After a marathon debate, the California Air Resources Board (CARB) last week adopted a regulation that calls for the reduction of greenhouse gas emissions from transportation fuels in the state by 10 percent by 2020.
It is the first-ever rule in the country to slash carbon emissions in automotive fuels, and is meant to spur the market for cleaner gasoline alternatives. The regulation has been highly controversial, but CARB brushed off a last-ditch appeal Thursday by ethanol advocates for the plan to be ditched.
Backers of California’s low-carbon fuel standard, or LCFS, hailed the move as historic, saying the initiative should be emulated by the rest of the nation and even other countries. It marks the first attempt by government anywhere in the world to subject gasoline, ethanol and other transportation fuels, as opposed to the cars and trucks they power, to limits on their potential for releasing greenhouse gases blamed for global warming.

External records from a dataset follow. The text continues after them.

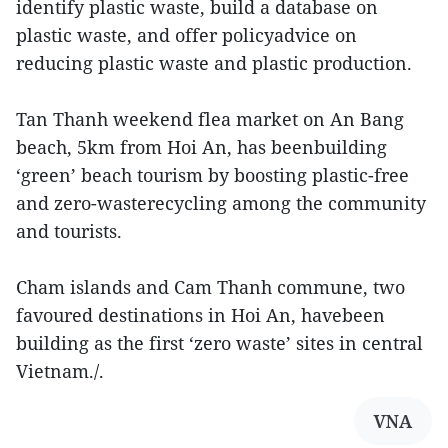
identify plastic waste, build a database on
plastic waste, and offer policyadvice on
reducing plastic waste and plastic production.
Tan Thanh weekend flea market on An Bang
beach, 5km from Hoi An, has beenbuilding
‘green’ beach tourism by boosting plastic-free
and zero-wasterecycling among the community
and tourists.
Cham islands and Cam Thanh commune, two
favoured destinations in Hoi An, havebeen
building as the first ‘zero waste’ sites in central
Vietnam./.
VNA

"The new standard means we can begin to break our century-old dependence on petroleum and provide California with greater energy security," said ARB Chairman Mary D. Nichols. "The drive to force the market toward greater use of alternative fuels will be a boon to the state’s economy and public health — it reduces air pollution, creates new jobs and continues California’s leadership in the fight against global warming."
The regulation requires providers, refiners, importers and blenders to ensure that the fuels they provide for the California market meet an average declining standard of ‘carbon intensity’.
California’s plan also takes a sweeping "cradle-to-grave" approach to cutting the carbon footprint of fuels by accounting for direct tailpipe emissions and indirect impacts associated with a fuel’s overall "pathway" from production to combustion.
That means California will now also have to regulate the means of production of the fuels, which is one area that has caused heartburn among ethanol producers. In the case of ethanol, the measure factors in the carbon consequences of plowing up grasslands or clearing forests for large-scale corn or sugar cane cultivation.
Ethanol producers and their supporters argue the regulation would disadvantage them because their business by necessity incurs a higher carbon foot print, and as such will be regulated, while petroleum refiners who import oil and gas from abroad won’t have to worry about that part of the regulation that deals with land-use.
To assuage these fears, Nichols said on Wednesday that CARB would take several measures to ensure corn ethanol can help transportation fuel suppliers reach the low-carbon fuel standard. To that effect, in the press release issued after the plan was adopted on Thursday, CARB said California will provide funding to assist in the early development and deployment of the most promising low-carbon fuels.